My understanding is now that when passive muscle is subjected to transverse compression its behaviour can be predicted using an incompressible viscoelastic model (Ogden) . In addition passive skeletal muscle displays changes in stiffness to changes in rate of load application . Might the intrinsic muscles of the foot act to transmit load from the tarsal/metatarsal arch to the plantar fascia in the midfoot region and thus help to support the bony arch of the foot and help to avoid harmfull shearing and displacement forces between the articulating bones of foot ?
Also ,in early stance as weight is transferred onto the foot causing a lowering and lenghtening of the tarsal/metatarsal arch and a tensioning of the plantar fascia, might compressive forces act through the passive muscle located between the bony arch and the plantar fascia to effect emptying of the plantar venous plexus ?
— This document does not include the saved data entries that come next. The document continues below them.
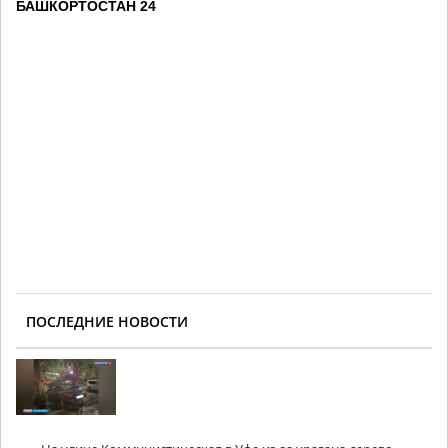
БАШКОРТОСТАН 24
ПОСЛЕДНИЕ НОВОСТИ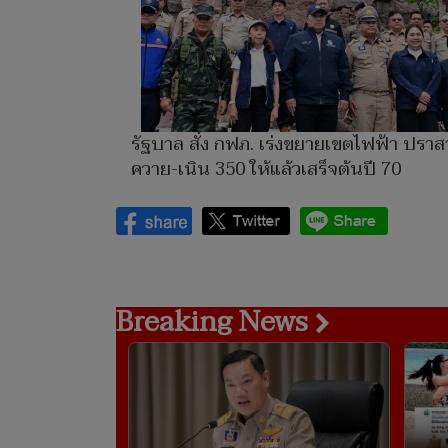
รัฐบาล สั่ง กฟภ. เร่งขยายเขตไฟฟ้า ปรา
ควาย-เนิน 350 ให้แล้วเสร็จต้นปี 70
Breaking News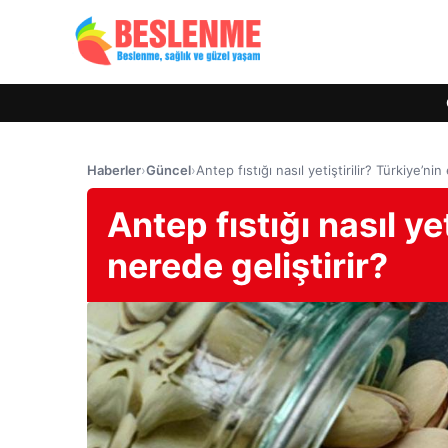
Haberler
›
Güncel
›
Antep fıstığı nasıl yetiştirilir? Türkiye’nin
Antep fıstığı nasıl yet
nerede geliştirir?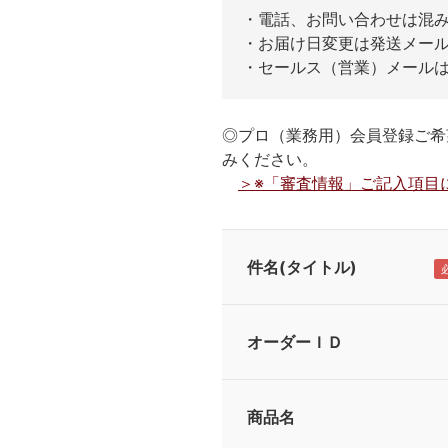
・電話、お問い合わせは混
・お届け日変更は発送メー
・セールス（営業）メール
◎プロ（業務用）会員登録ご希
みください。
＞※「審査情報」ご記入項目
件名(タイトル)
オーダーＩＤ
商品名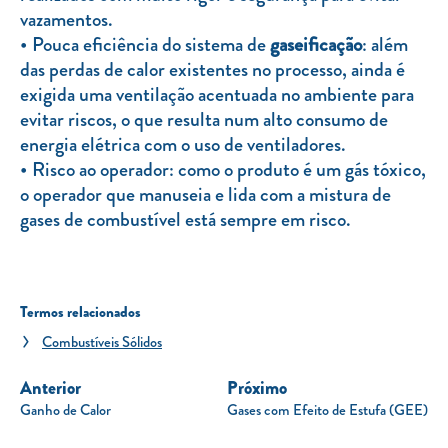
vazamentos.
Pouca eficiência do sistema de
gaseificação
: além
das perdas de calor existentes no processo, ainda é
exigida uma ventilação acentuada no ambiente para
evitar riscos, o que resulta num alto consumo de
energia elétrica com o uso de ventiladores.
Risco ao operador: como o produto é um gás tóxico,
o operador que manuseia e lida com a mistura de
gases de combustível está sempre em risco.
Termos relacionados
Combustíveis Sólidos
Anterior
Próximo
Ganho de Calor
Gases com Efeito de Estufa (GEE)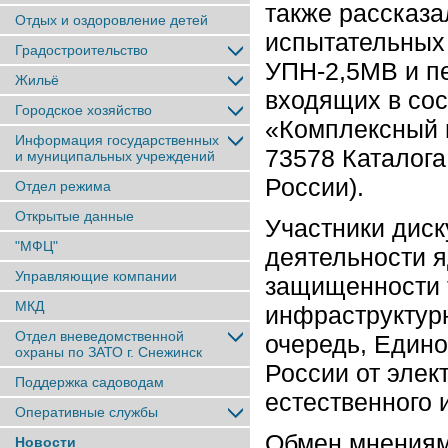
также рассказа
Отдых и оздоровление детей
испытательных
Градостроительство
УПН-2,5МВ и п
Жильё
входящих в сос
Городское хозяйство
«Комплексный в
Информация государственных
73578 Каталога
и муниципальных учреждений
России).
Отдел режима
Открытые данные
Участники диск
"МФЦ"
деятельности я
Управляющие компании
защищенности 
МКД
инфраструктурн
Отдел вневедомственной
очередь, Едино
охраны по ЗАТО г. Снежинск
России от элек
Поддержка садоводам
естественного 
Оперативные службы
Обмен мнениям
Новости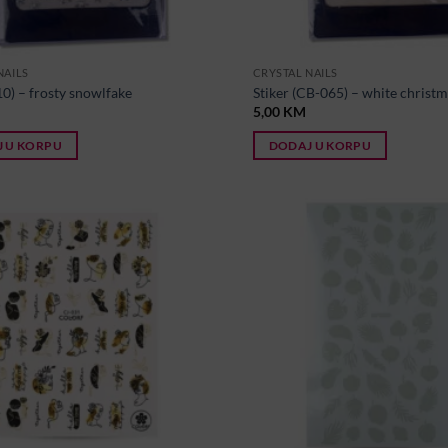
NAILS
CRYSTAL NAILS
10) – frosty snowlfake
Stiker (CB-065) – white christ
5,00
KM
 U KORPU
DODAJ U KORPU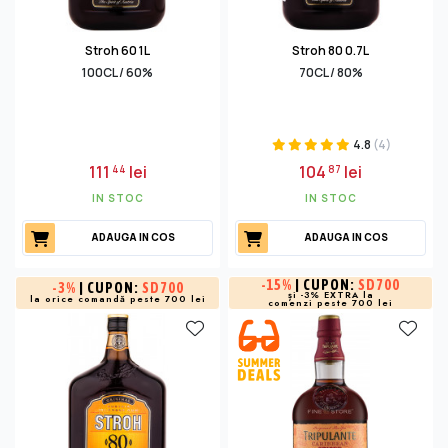
Stroh 60 1L
Stroh 80 0.7L
100CL / 60%
70CL / 80%
4.8
(4)
111
lei
104
lei
44
87
IN STOC
IN STOC
ADAUGA IN COS
ADAUGA IN COS
-
15%
| CUPON:
SD700
-
3%
| CUPON:
SD700
și -3% EXTRA la
la orice comandă peste 700 lei
comenzi peste 700 lei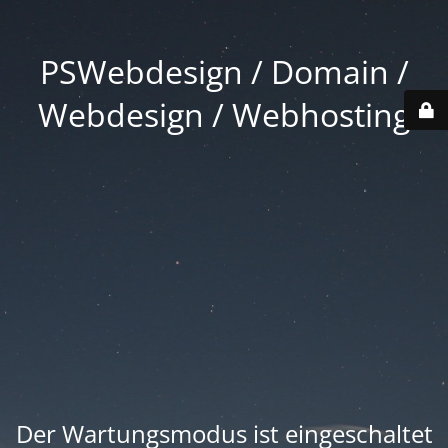
PSWebdesign / Domain /
Webdesign / Webhosting
Der Wartungsmodus ist eingeschaltet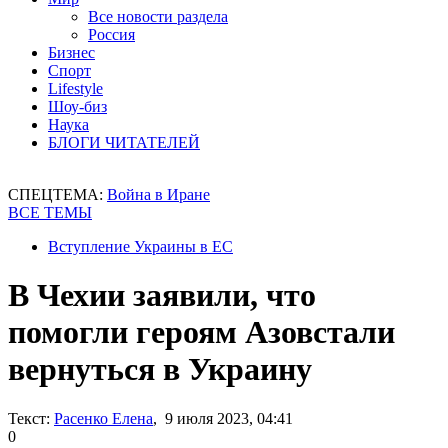
Все новости раздела
Россия
Бизнес
Спорт
Lifestyle
Шоу-биз
Наука
БЛОГИ ЧИТАТЕЛЕЙ
СПЕЦТЕМА:
Война в Иране
ВСЕ ТЕМЫ
Вступление Украины в ЕС
В Чехии заявили, что
помогли героям Азовстали
вернуться в Украину
Текст:
Расенко Елена
, 9 июля 2023, 04:41
0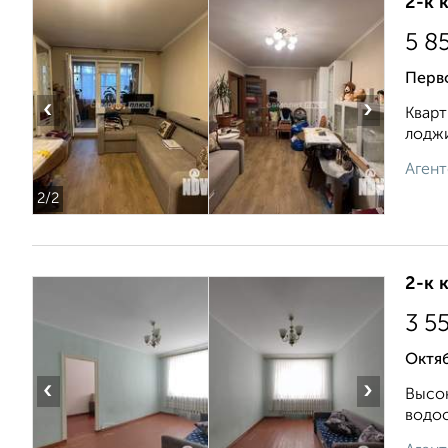
2-к 
5 8
Перв
‹
›
Кварт
лоджи
Агент
2
/2
2-к 
3 5
Октяб
‹
›
Высок
водос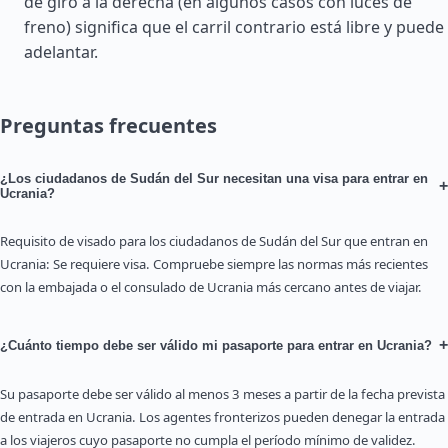
de giro a la derecha (en algunos casos con luces de
freno) significa que el carril contrario está libre y puede
adelantar.
Preguntas frecuentes
¿Los ciudadanos de Sudán del Sur necesitan una visa para entrar en
+
Ucrania?
Requisito de visado para los ciudadanos de Sudán del Sur que entran en
Ucrania: Se requiere visa. Compruebe siempre las normas más recientes
con la embajada o el consulado de Ucrania más cercano antes de viajar.
+
¿Cuánto tiempo debe ser válido mi pasaporte para entrar en Ucrania?
Su pasaporte debe ser válido al menos 3 meses a partir de la fecha prevista
de entrada en Ucrania. Los agentes fronterizos pueden denegar la entrada
a los viajeros cuyo pasaporte no cumpla el período mínimo de validez.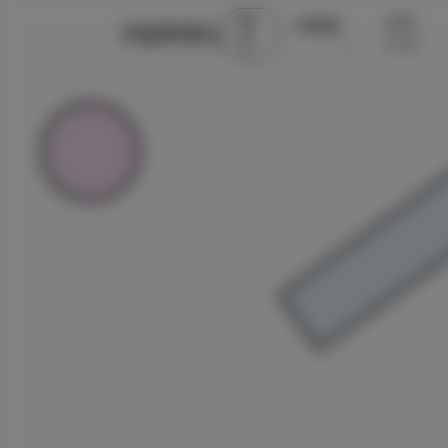
首
古风 ·
微密圈
辰星美图社
页
COS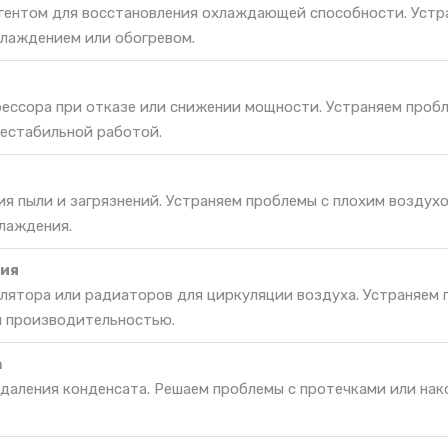
гентом для восстановления охлаждающей способности. Устр
лаждением или обогревом.
ессора при отказе или снижении мощности. Устраняем проб
нестабильной работой.
ия пыли и загрязнений. Устраняем проблемы с плохим воздух
лаждения.
ия
лятора или радиаторов для циркуляции воздуха. Устраняем 
й производительностью.
а
удаления конденсата. Решаем проблемы с протечками или на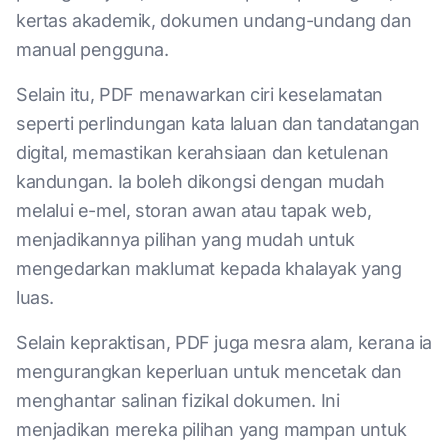
kertas akademik, dokumen undang-undang dan
manual pengguna.
Selain itu, PDF menawarkan ciri keselamatan
seperti perlindungan kata laluan dan tandatangan
digital, memastikan kerahsiaan dan ketulenan
kandungan. Ia boleh dikongsi dengan mudah
melalui e-mel, storan awan atau tapak web,
menjadikannya pilihan yang mudah untuk
mengedarkan maklumat kepada khalayak yang
luas.
Selain kepraktisan, PDF juga mesra alam, kerana ia
mengurangkan keperluan untuk mencetak dan
menghantar salinan fizikal dokumen. Ini
menjadikan mereka pilihan yang mampan untuk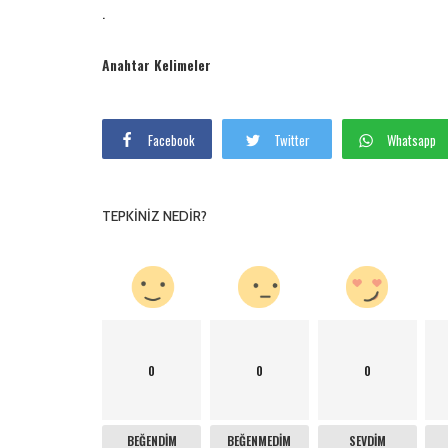
.
Anahtar Kelimeler
Facebook
Twitter
Whatsapp
TEPKINIZ NEDIR?
0
0
0
BEĞENDIM
BEĞENMEDIM
SEVDIM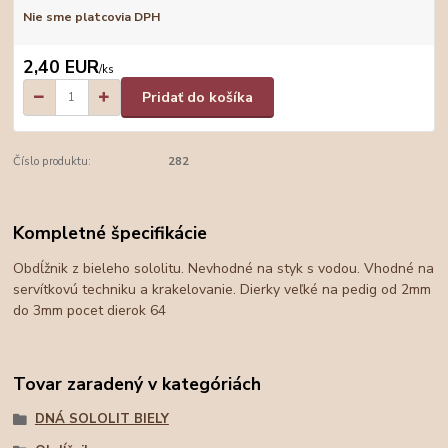
Nie sme platcovia DPH
2,40 EUR
/
ks
Pridať do košíka
Číslo produktu:
282
Kompletné špecifikácie
Obdĺžnik z bieleho sololitu. Nevhodné na styk s vodou. Vhodné na
servítkovú techniku a krakelovanie. Dierky veľké na pedig od 2mm
do 3mm pocet dierok 64
Tovar zaradený v kategóriách
DNÁ SOLOLIT BIELY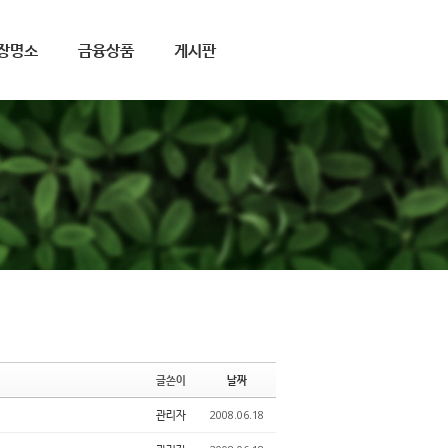
장명소
금융상품
게시판
글쓴이
날짜
관리자
2008.06.18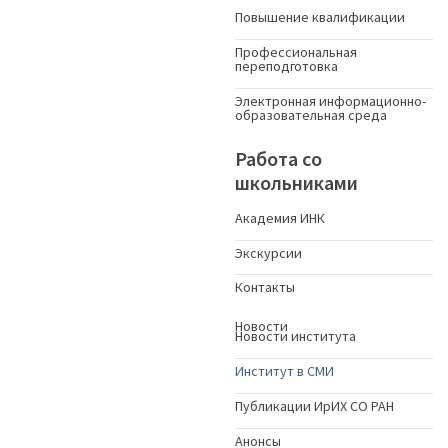
Повышение квалификации
Профессиональная
переподготовка
Электронная информационно-
образовательная среда
Работа со
школьниками
Академия ИНК
Экскурсии
Контакты
Новости
Новости института
Институт в СМИ
Публикации ИрИХ СО РАН
Анонсы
Could changes in the composition of the plantar intrinsics predispose towards injury ?
Kind regards
Blue
(1) Bosboom EM et al ; Passive transverse mechanical properties of skeletal muscle under in vivo compression ; J Biomech 2001 Oct 34(10)
Blue, I think you are on to something. I’ve also seen research and some proposed training mechanisms that focus on drawing metatarsal-phalangeal joint back to train some of the intrinsic foot muscles that would play a role in bearing that load. It was called the short foot exercise:
Running Barefoot or in Minimalist Shoes: Evidence or Conjecture?
Rothschild, Carey
Strength & Conditioning Journal. 34(2):8-17, April 2012.
PREPARATORY EXERCISE PROGRAM FOR THE INDIVIDUAL TRANSITIONING TO THE BAREFOOT STYLE OF RUNNING. 17. Jenkins DW, Cauthon DJ. Barefoot running claims and controversies: A review of the literature.
I can email you the full text if you want.
Jason
Hi Jason
Thanks for getting back to me and its good to hear that you think my ideas might have some validity. With regard to the barefoot vs shod running debate I’m afraid I know little about the subject and have more of an interest in agility orientated sports such as tennis and also in the heavy throws .
You mentioned the short foot exercise and it certainly seems to be attracting considerable interest at the moment with new papers being published on a fairly regular basis .
As you have said previously there is still a lot to learn about the human foot !
Kind regards
blue
Hi Jason
With regard to my ideas about the possible role that the intrinsic muscles of the foot might play in transmitting forces between the tarsal/metatarsal arch and the planter fascia and to the short foot exercise that you mentioned I had a look for some evidence that this exercise can not only increase the strength of the foot muscles but also that it can increase muscle cross sectional area . I did find one paper (1) that shows that in subjects with pes planus (flat feet ) the short foot exercise can be used in conjunction with foot orthoses to increase the cross sectional area of the abductor hallucis muscle . The abductor hallucis is thought to play an import role in the support of the medial longitudinal arch and I wonder if it may act not only by applying force through its point of insertion but also by acting in concert with the tarsal/metatarsal arch and the plantar fascia to maintain or change tension in the fascia itself.
Kind regards
Gerry (blue)
Gerrard Farrell
Glasgow
Ref (1) Jung Dy ,Koh EK ,Kwon OY Effect of foot orthoses and short-foot exercise on the cross sectional area of the abductor hallucis muscle in subjects with pes planus ;a randomized controlled trial J Back Musculoskeletal Rehabil 2011
Nice find. Good news for a flat footed fellow such as myself!